Instance UUID # of metadata retries
7e19baed-e4e5-47be-8e37-9a81cac94943 31
9d5236d4-bc11-4b01-a216-2d37e2c7a006 2
aba89ecc-f089-40ed-9a3b-3c18e6abaa92 35
4b704e14-dc7d-40a5-880e-4474c7eb510d 41
1fd548a2-e82a-4f55-971f-6e51683596f9 21
a636492f-395d-4256-9418-e490644d9db7 52
8466262e-82aa-479e-a6af-f5ff0d20aa2a 36
27a005cc-03aa-4106-9de0-8541a399dfcb 47
58f0610f-4ae8-42f7-9a67-5623ecc921bd 40

One other question I have on this bug is due to the dynamic nature of the DVR routers that are geting created when a service port pops up, is there any delay in the VMs to get to the proxy.

Is it for the new routers attached to the VMs subnet or also for the old routers that pre-exist cause issues.

It seems the delay happens only for the new routers that are yet to be created on the compute node for the service vms that pop up. Once the router is in place there is no delay in reaching the metadata.

In this case we need to figure out what is the time it takes for a new router to pop up after the VM port has been created on a compute node and if that time delta is less than the 20 retries by the VM to reach the metadata.

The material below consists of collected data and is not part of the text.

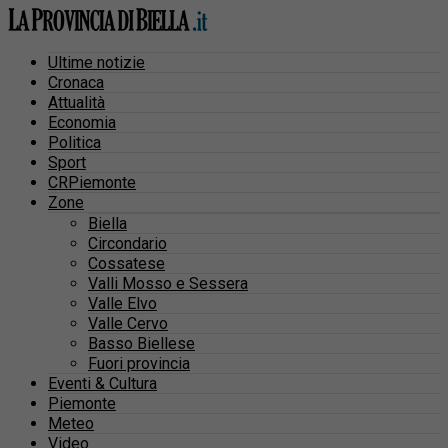
Ultime notizie
Cronaca
Attualità
Economia
Politica
Sport
CRPiemonte
Zone
Biella
Circondario
Cossatese
Valli Mosso e Sessera
Valle Elvo
Valle Cervo
Basso Biellese
Fuori provincia
Eventi & Cultura
Piemonte
Meteo
Video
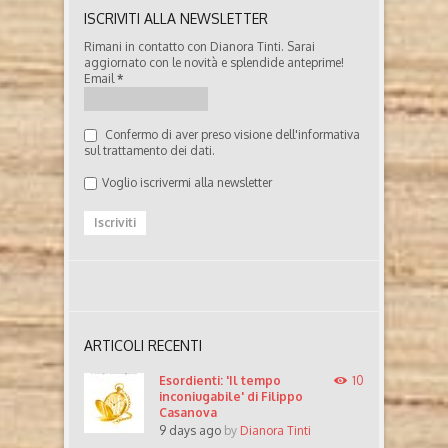
ISCRIVITI ALLA NEWSLETTER
Rimani in contatto con Dianora Tinti. Sarai
aggiornato con le novità e splendide anteprime!
Email
*
Confermo di aver preso visione dell'informativa
sul trattamento dei dati.
Voglio iscrivermi alla newsletter
ARTICOLI RECENTI
Esordienti: 'Il tempo
10
inconiugabile' di Filippo
Casanova
9 days ago
by
Dianora Tinti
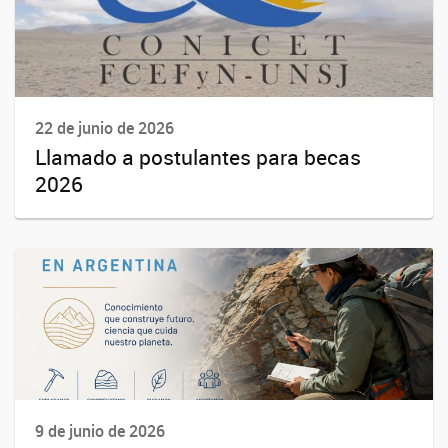
22 de junio de 2026
Llamado a postulantes para becas
2026
9 de junio de 2026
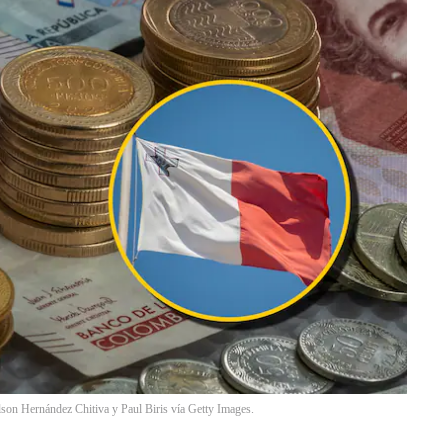
on Hernández Chitiva y Paul Biris vía Getty Images.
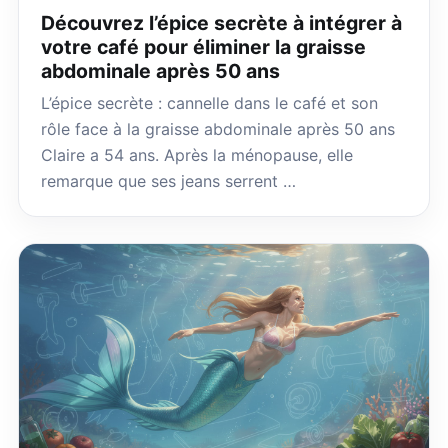
Découvrez l’épice secrète à intégrer à
votre café pour éliminer la graisse
abdominale après 50 ans
L’épice secrète : cannelle dans le café et son
rôle face à la graisse abdominale après 50 ans
Claire a 54 ans. Après la ménopause, elle
remarque que ses jeans serrent …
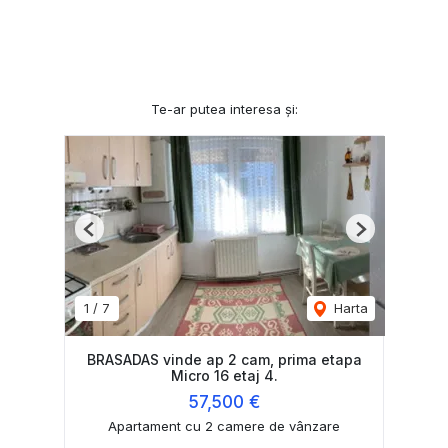
Te-ar putea interesa și:
Previous
Next
1
/
7
Harta
BRASADAS vinde ap 2 cam, prima etapa
Micro 16 etaj 4.
57,500 €
Apartament cu 2 camere de vânzare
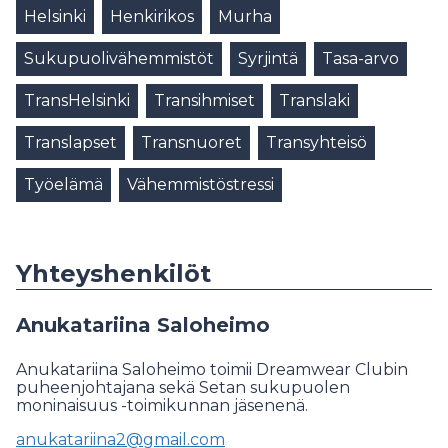
Helsinki
Henkirikos
Murha
Sukupuolivähemmistöt
Syrjintä
Tasa-arvo
TransHelsinki
Transihmiset
Translaki
Translapset
Transnuoret
Transyhteisö
Työelämä
Vähemmistöstressi
Yhteyshenkilöt
Anukatariina Saloheimo
Anukatariina Saloheimo toimii Dreamwear Clubin
puheenjohtajana sekä Setan sukupuolen
moninaisuus -toimikunnan jäsenenä.
anukatariina2@gmail.com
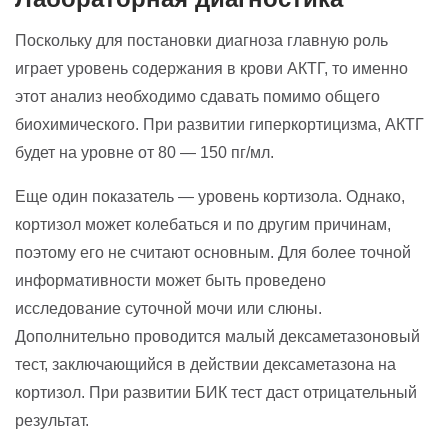
Поскольку для постановки диагноза главную роль
играет уровень содержания в крови АКТГ, то именно
этот анализ необходимо сдавать помимо общего
биохимического. При развитии гиперкортицизма, АКТГ
будет на уровне от 80 — 150 пг/мл.
Еще один показатель — уровень кортизола. Однако,
кортизол может колебаться и по другим причинам,
поэтому его не считают основным. Для более точной
информативности может быть проведено
исследование суточной мочи или слюны.
Дополнительно проводится малый дексаметазоновый
тест, заключающийся в действии дексаметазона на
кортизол. При развитии БИК тест даст отрицательный
результат.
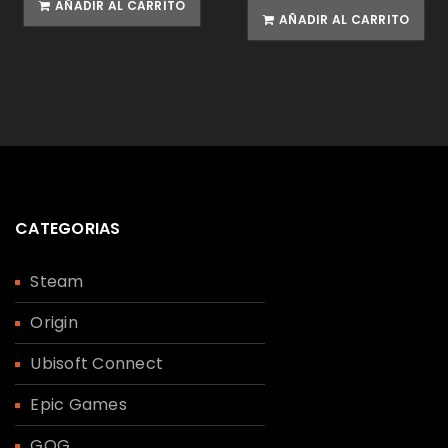
AÑADIR AL CARRITO
AÑADIR AL CARRITO
CATEGORIAS
Steam
Origin
Ubisoft Connect
Epic Games
GOG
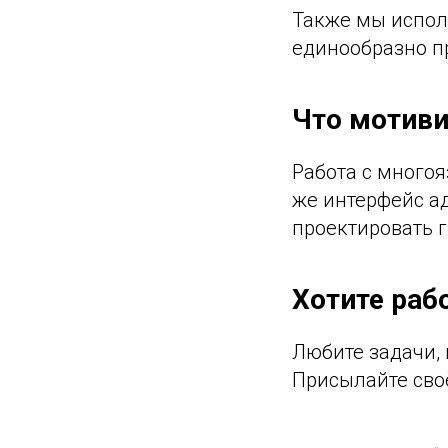
Также мы испол
единообразно пр
Что мотиви
Работа с многоя
же интерфейс ад
проектировать 
Хотите рабо
Любите задачи, 
Присылайте своё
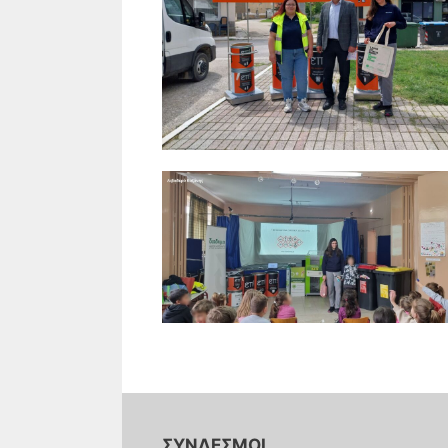
ΣΥΝΔΕΣΜΟΙ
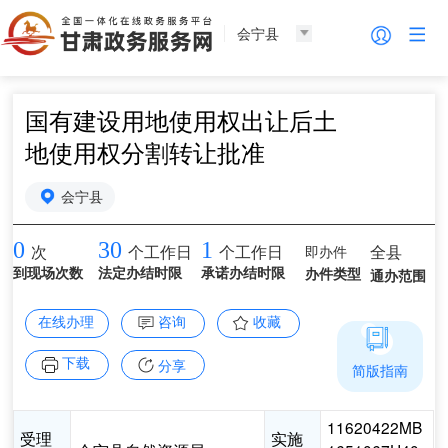
会宁县
国有建设用地使用权出让后土
地使用权分割转让批准
会宁县
0
30
1
即办件
全县
次
个工作日
个工作日
到现场次数
法定办结时限
承诺办结时限
办件类型
通办范围
在线办理
咨询
收藏
下载
分享
简版指南
11620422MB
受理
实施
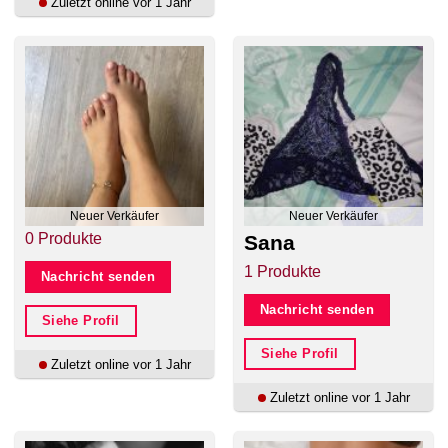
Zuletzt online vor 1 Jahr
Neuer Verkäufer
Neuer Verkäufer
0 Produkte
Sana
1 Produkte
Nachricht senden
Nachricht senden
Siehe Profil
Siehe Profil
Zuletzt online vor 1 Jahr
Zuletzt online vor 1 Jahr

I am going to close this bug, partly because it is so old without any updates, but also because there have been a number of improvements over the past few cycles wrt scaling that this is probably not as much an issue any more.

@brain-haley, We continue to see this on Rocky. Are there specific commits that you think might've fixed this issue? I'd like to cherry-pick those fixes back if they are available on later releases.

@arun-mithil could you please describe the test you're performing? Does it only create new VMs, or creates and deletes periodically? In what batches are VMs created? what are the results?

@obondarev We hit this during our daily integration tests where we create and delete VMs on a test network attached to a DVR router. We run into this almost always on the first VM to be created on that host that is attached to the test network.

We narrowed this down to the fact that neutron-l3-agent spins down any unused DVR routers on hosts until they are needed again. When the first VM on the network is scheduled to run on that host, the router namespace and associated metadata-proxy process is also spun up in parallel. Unfortunately, the VM comes up and sends metadata requests much before the router namespace is set up, causing cloud-init to fail.

Interestingly, we were able to work around this by deploying cirros VMs on all hosts to ensure that the router namespaces are never cleaned up. That's quite ugly though.